**Exercise details**:
Using the records below, count the lines containing "action" and give only the total.

*** Dataset entries Section Begins ***

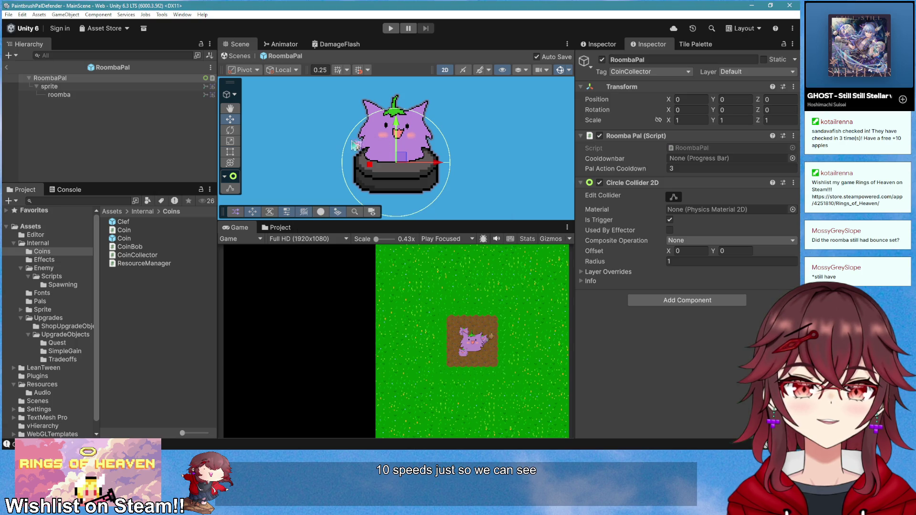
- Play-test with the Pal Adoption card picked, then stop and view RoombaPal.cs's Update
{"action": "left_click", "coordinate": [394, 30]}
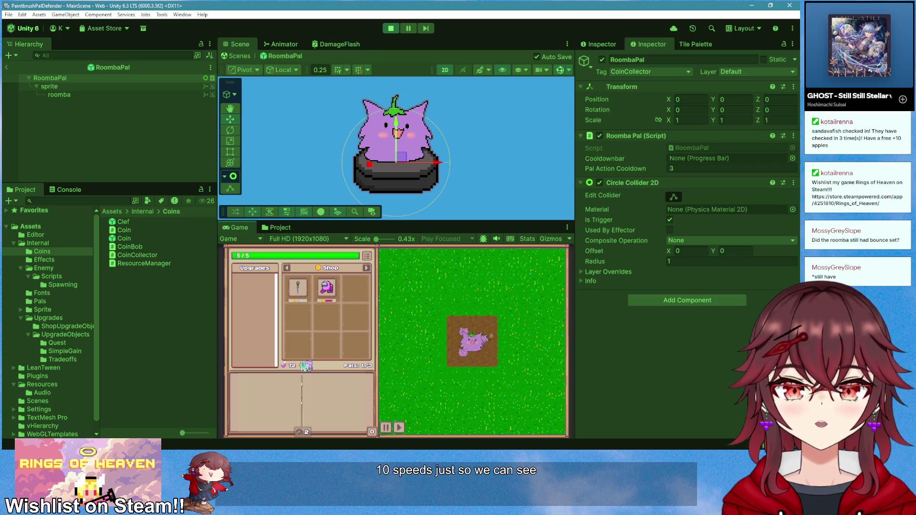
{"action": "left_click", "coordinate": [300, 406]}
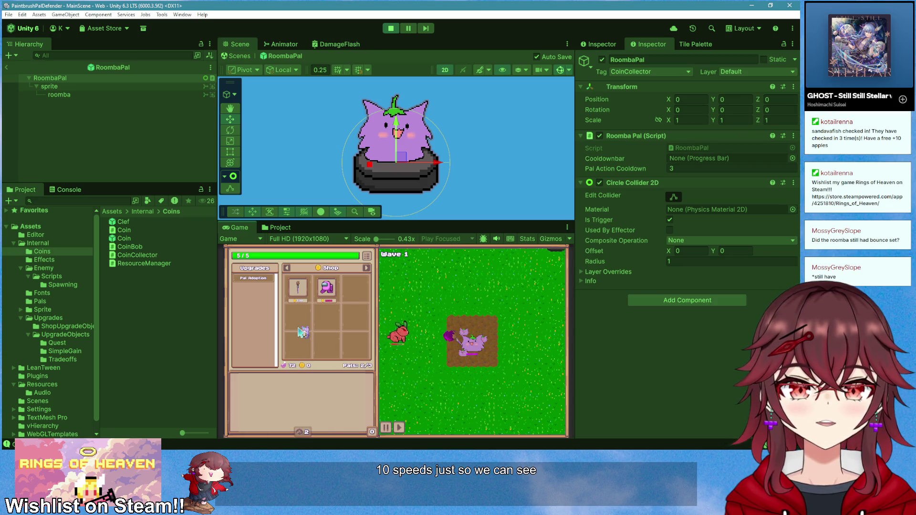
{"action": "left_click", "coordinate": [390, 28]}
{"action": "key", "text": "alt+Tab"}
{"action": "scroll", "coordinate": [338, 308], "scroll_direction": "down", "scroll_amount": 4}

*** Dataset entries Section Ends ***

**Exercise response**:
5